If a patient has severe disease, delivery will be indicated regardless of the gestational age, possibly creating peril for the baby if it's too early. And in cases that are of intermediate severity, the judgement of the obstetrician and how fast the situation is deteriorating will determine the decision that is individualized for the patient's unique situation. Sometimes in an "iffy" transition period from prematurity to maturity, an amniocentesis can prove or disprove lung maturity, prompting delivery or championing waiting as long as the gestational hypertension is stable.

Magnesium sulfate is a muscle-relaxer that is used to compete with calcium, decreasing the risk of seizure. The amount used is increased until the knee-jerk reflex is just about absent (but it's really adjusted based on blood levels). It is a safe medicine but needs careful monitoring--levels too high will cause respiratory depression. It also is useful in stopping premature labor. Lately it has been implicated in possilby affecting the unborn baby unfavorably, but this risk is far outweighed by the benefit because of what we're dealing with here.

The longer a patient is pregnant, the more severe the disease can become. This is not so much a matter of how long the patient has been pregnant, but how pregnant she is. What I'm getting at is that twins and triplets can cause PIH sooner than usual, and the severity can increase faster than usual. These are already high-risk conditions for premature delivery, so adding the complication of PIH makes a multiple gestation even more dangerous.

Gestational Hypertension Can Get Worse

There are some particularly sinister forms of gestational hypertension. Thrombocytopenia (low platelet count) can appear as a sole problem. Since platelets are part of the blood-clotting system, hemorrhage and strokes can occur if the platelet count gets low enough. HELLP syndrome (low platelets associated with liver disease) is an obstetrical emergency and requires prompt delivery.

Treatment with anti-hypertensives in gestational hypertension is useful in lowering the blood pressure, but merely making the blood pressure go down won't stop the disease.
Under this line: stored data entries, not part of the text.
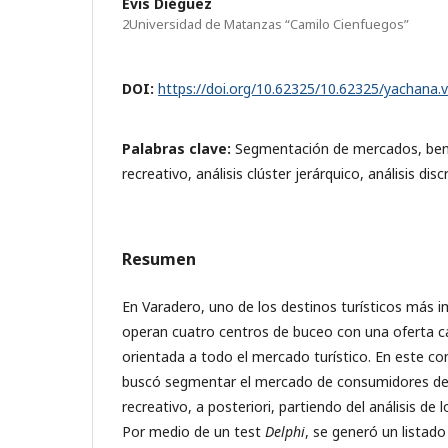
Evis Diéguez
2Universidad de Matanzas “Camilo Cienfuegos”
DOI:
https://doi.org/10.62325/10.62325/yachana.
Palabras clave:
Segmentación de mercados, ben
recreativo, análisis clúster jerárquico, análisis dis
Resumen
En Varadero, uno de los destinos turísticos más 
operan cuatro centros de buceo con una oferta ca
orientada a todo el mercado turístico. En este co
buscó segmentar el mercado de consumidores de 
recreativo, a posteriori, partiendo del análisis de 
Por medio de un test
Delphi
, se generó un listado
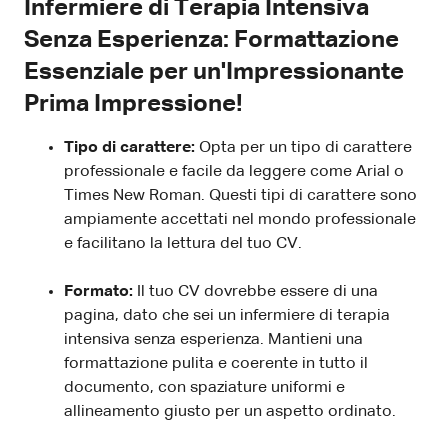
Infermiere di Terapia Intensiva
Senza Esperienza: Formattazione
Essenziale per un'Impressionante
Prima Impressione!
Tipo di carattere:
Opta per un tipo di carattere
professionale e facile da leggere come Arial o
Times New Roman. Questi tipi di carattere sono
ampiamente accettati nel mondo professionale
e facilitano la lettura del tuo CV.
Formato:
Il tuo CV dovrebbe essere di una
pagina, dato che sei un infermiere di terapia
intensiva senza esperienza. Mantieni una
formattazione pulita e coerente in tutto il
documento, con spaziature uniformi e
allineamento giusto per un aspetto ordinato.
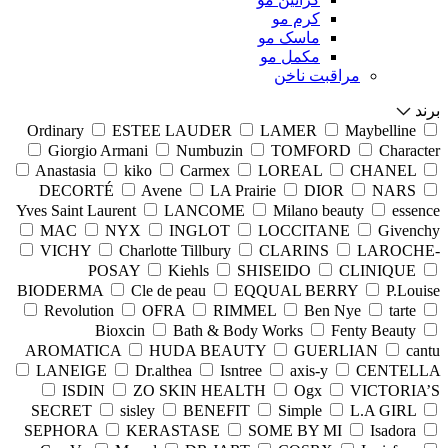
کرم مو
ماسک مو
مکمل مو
مراقبت ناخن
برند
Ordinary
ESTEE LAUDER
LAMER
Maybelline
Giorgio Armani
Numbuzin
TOMFORD
Character
Anastasia
kiko
Carmex
LOREAL
CHANEL
DECORTÉ
Avene
LA Prairie
DIOR
NARS
Yves Saint Laurent
LANCOME
Milano beauty
essence
MAC
NYX
INGLOT
LOCCITANE
Givenchy
VICHY
Charlotte Tillbury
CLARINS
LAROCHE-
POSAY
Kiehls
SHISEIDO
CLINIQUE
BIODERMA
Cle de peau
EQQUAL BERRY
P.Louise
Revolution
OFRA
RIMMEL
Ben Nye
tarte
Bioxcin
Bath & Body Works
Fenty Beauty
AROMATICA
HUDA BEAUTY
GUERLIAN
cantu
LANEIGE
Dr.althea
Isntree
axis-y
CENTELLA
ISDIN
ZO SKIN HEALTH
Ogx
VICTORIA’S
SECRET
sisley
BENEFIT
Simple
L.A GIRL
SEPHORA
KERASTASE
SOME BY MI
Isadora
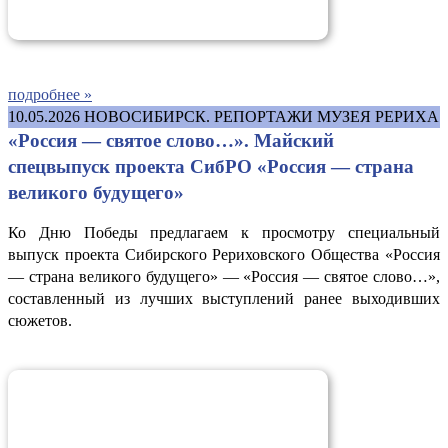
подробнее »
10.05.2026
НОВОСИБИРСК. РЕПОРТАЖИ МУЗЕЯ РЕРИХА
«Россия — святое слово…». Майский
спецвыпуск проекта СибРО «Россия — страна
великого будущего»
Ко Дню Победы предлагаем к просмотру специальный
выпуск проекта Сибирского Рериховского Общества «Россия
— страна великого будущего» — «Россия — святое слово…»,
составленный из лучших выступлений ранее выходивших
сюжетов.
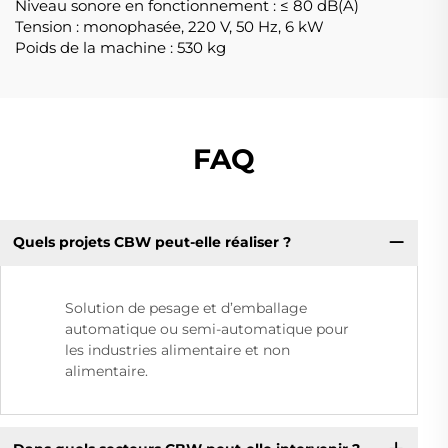
Niveau sonore en fonctionnement : ≤ 80 dB(A)
Tension : monophasée, 220 V, 50 Hz, 6 kW
Poids de la machine : 530 kg
FAQ
Quels projets CBW peut-elle réaliser ?
Solution de pesage et d’emballage
automatique ou semi-automatique pour
les industries alimentaire et non
alimentaire.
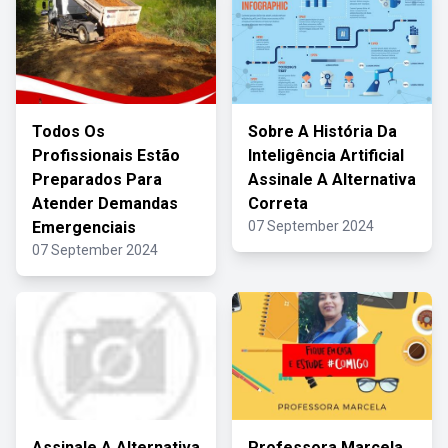
Todos Os
Sobre A História Da
Profissionais Estão
Inteligência Artificial
Preparados Para
Assinale A Alternativa
Atender Demandas
Correta
Emergenciais
07 September 2024
07 September 2024
Assinale A Alternativa
Professora Marcela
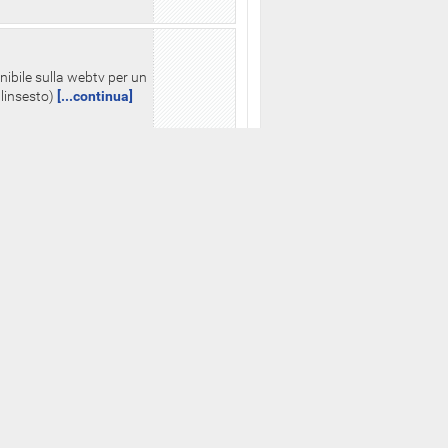
nibile sulla webtv per un
palinsesto)
[...continua]
Altre istituzioni
PRESIDENZA DELLA
REPUBBLICA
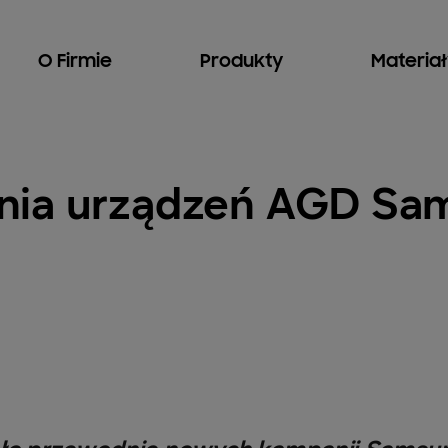
O Firmie
Produkty
Materia
nia urządzeń AGD Sam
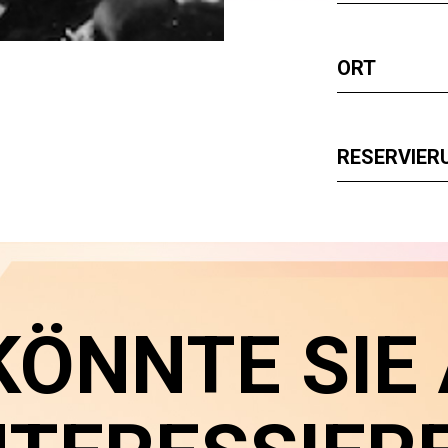
ORT
RESERVIER
KÖNNTE SIE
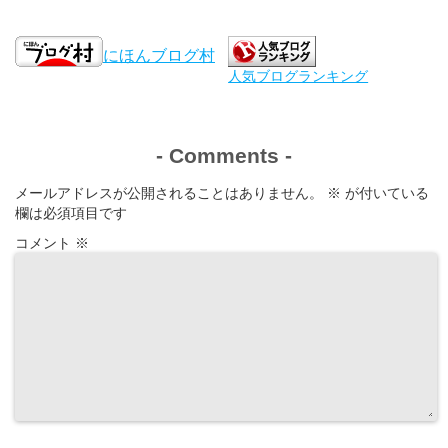
にほんブログ村
人気ブログランキング
-
Comments
-
メールアドレスが公開されることはありません。
※
が付いている
欄は必須項目です
コメント
※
The damage and danger will still rage in the background.

 

In gestational hypertension, the high blood pressure is not the disease, but an effect of the disease. (In chronic hypertension, for the most part, high blood pressure really is the disease

True, pregnancy and delivery are natural events. But things like chronic hypertension and gestational hypertension are what prenatal care is all about. Watchful waiting is better than just waiting.